**Assignment:**
Pick up the film review below where it stops and carry it on in the same voice.

**Excerpt to read:**
Joaquin Phoenix plays Freddie in a performance of such
unearthly physicality it makes you almost queasy to watch him. He stands
slouched with his back arched in a way that I imagine must cause great
discomfort over time. He keeps his elbows bent outward, hands on hips with
thumbs pointed down. His posture constantly reveals a man uncomfortable in his
own skin and unsure of how to present himself before the world. Phoenix sinks
so deeply inside this troubled character that I’m surprised the performance
followed his experiment in which he pretended to go nuts and have a breakdown
in real life. He is truly fulfilling the promise of a great acting career that
his brother River might have had without his tragic death in 1993.
Lancaster Dodd is an inviting and slightly warm
individual. He welcomes Freddie onto his chartered yacht (even though he
drunkenly stumbled on board) and takes him under his wing. There is hardly a
part Philip Seymour Hoffman has played flawed and I’ve never seen him miscast,
whether it’s a sensitive and caring nurse, the effete Truman Capote seeking
human truth in unspeakable horror, or the defeated Willy Loman on the Broadway
stage. As Dodd, he is steadfast, manipulative and just about boiling over with
anger. He is building a movement on a foundation of quicksand, but he believes
in it. Freddie’s vulnerability is exactly the kind of thing a man like Dodd
preys upon. He is the perfect specimen to become not just a follower of his
philosophy, but to even manage it with him side-by-side. Certainly Dodd’s own
son, Val (Jesse Plemons, bearing an uncanny physical resemblance to Hoffman) is
not the man to follow in his footsteps. He sees through the ruse, or what he
perceives to be such.

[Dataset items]

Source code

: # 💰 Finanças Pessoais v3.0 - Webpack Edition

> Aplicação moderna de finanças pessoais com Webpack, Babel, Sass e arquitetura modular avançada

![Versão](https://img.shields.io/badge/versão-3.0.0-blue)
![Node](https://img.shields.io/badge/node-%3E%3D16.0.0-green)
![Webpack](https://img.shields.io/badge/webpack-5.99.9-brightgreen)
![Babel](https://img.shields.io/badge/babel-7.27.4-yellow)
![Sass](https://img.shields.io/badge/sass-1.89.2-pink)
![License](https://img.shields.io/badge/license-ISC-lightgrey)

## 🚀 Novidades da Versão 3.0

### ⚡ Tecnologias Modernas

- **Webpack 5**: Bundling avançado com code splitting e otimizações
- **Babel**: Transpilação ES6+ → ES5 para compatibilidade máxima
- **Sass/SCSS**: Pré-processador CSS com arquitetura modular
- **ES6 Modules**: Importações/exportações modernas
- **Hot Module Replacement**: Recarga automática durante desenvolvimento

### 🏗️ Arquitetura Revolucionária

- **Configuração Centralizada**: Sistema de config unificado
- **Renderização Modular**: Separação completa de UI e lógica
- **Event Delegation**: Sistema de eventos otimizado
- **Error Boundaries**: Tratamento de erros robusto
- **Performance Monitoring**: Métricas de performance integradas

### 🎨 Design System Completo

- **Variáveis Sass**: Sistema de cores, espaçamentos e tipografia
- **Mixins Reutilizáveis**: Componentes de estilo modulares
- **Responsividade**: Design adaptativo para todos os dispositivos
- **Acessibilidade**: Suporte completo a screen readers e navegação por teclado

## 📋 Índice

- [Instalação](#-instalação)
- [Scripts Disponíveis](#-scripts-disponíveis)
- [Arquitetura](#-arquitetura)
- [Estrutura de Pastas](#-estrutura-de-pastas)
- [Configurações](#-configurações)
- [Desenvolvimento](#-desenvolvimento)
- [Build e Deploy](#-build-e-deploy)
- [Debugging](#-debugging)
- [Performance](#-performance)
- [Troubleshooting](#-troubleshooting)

**Answer space:**
Anderson’s films stand out for two primary reasons: great
writing and great acting. This film is no exception. In addition to two
outstanding leads, Amy Adams plays Dodd’s wife Peggy. It’s yet another in a
series of small, but tough and surly young women Adams has gotten way too good
at. I think she has yet to develop into a great actress, but she certainly can
if she can break away from roles that I continue to find very similar. Laura
Dern has a small, but pivotal, role as a devoted follower of “The Cause” who
gets a small taste of his true colors when she challenges him on a
contradictory point in his latest writings.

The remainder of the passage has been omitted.